My favorite deets are about air travel. In case you have traveled only by unicorn or donkey, air travel is miserable. That’s why the MOU section on air travel is hysterically detailed and makes sure to preserve the player’s inalienable right to frequent flyer miles as guaranteed in the US Constitution.

While the USWNT won the airfare and miles war, they lost the battle re: food. The MOU is really unclear on whether or not there will be a USWNT chef. Damn this case-by-case nonsense, we want clarity and Gordon Ramsay!

Of course, I don’t want this to be too one-sided. US Soccer allegedly paid a $425,000 “signing bonus” after the USWNT signed the MOU.Yes, I know you can do math. Me too. $400,000 divided by, say, 23, people, is roughly $1,800 per head. Hey they could paid off that Capital One credit card! Congrats!  US Soccer also claims to have paid millions under the old MOU, but never specifies exactly how or provide exhibits to back up said claims.

Ultimately, US Soccer was terrified most that the MOU contained a “no strike provision”, and at a February 3rd meeting the USWNT negotiator refused to promise no strike.

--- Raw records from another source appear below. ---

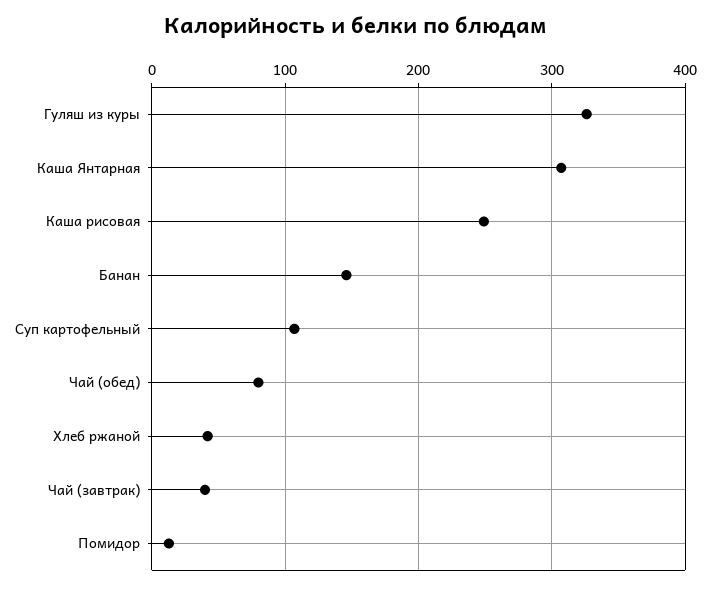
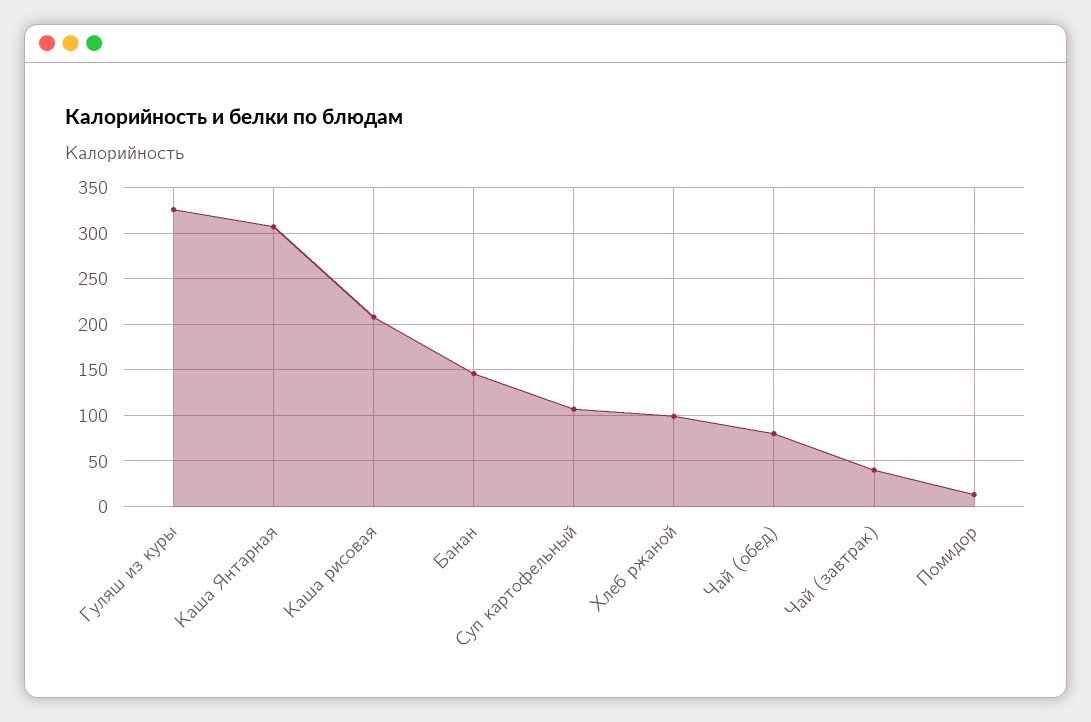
  {
    "Гуляш из куры": 330,
    "Каша Янтарная": 310,
-   "Каша рисовая": 250,
+   "Каша рисовая": 210,
    "Банан": 150,
    "Суп картофельный": 110,
    "Чай (обед)": 80,
-   "Хлеб ржаной": 40,
+   "Хлеб ржаной": 100,
    "Чай (завтрак)": 40,
    "Помидор": 10
  }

Lastly, for the fans, every time you go to see the USWNT play, $1.20 out of every ticket you purchase goes to the players, someway, somehow. Yes, the players get an almost $2 million bonus if the win the Olympics and/or World Cup, but the bold bonus header makes it sound like that also includes a victory tour and/or games on shitty fields.

Hopefully those frequent flier miles add up to cover the difference!

(Original court filing available here. H/T to Howie and the Prof)

UPDATE/CORRECTION – The $1.6 million bonus is not per player, but for the entire playing pool. Leander at VICE has more details. Also, that one time CBA signing bonus was actually $18,000 per player, not $1,800.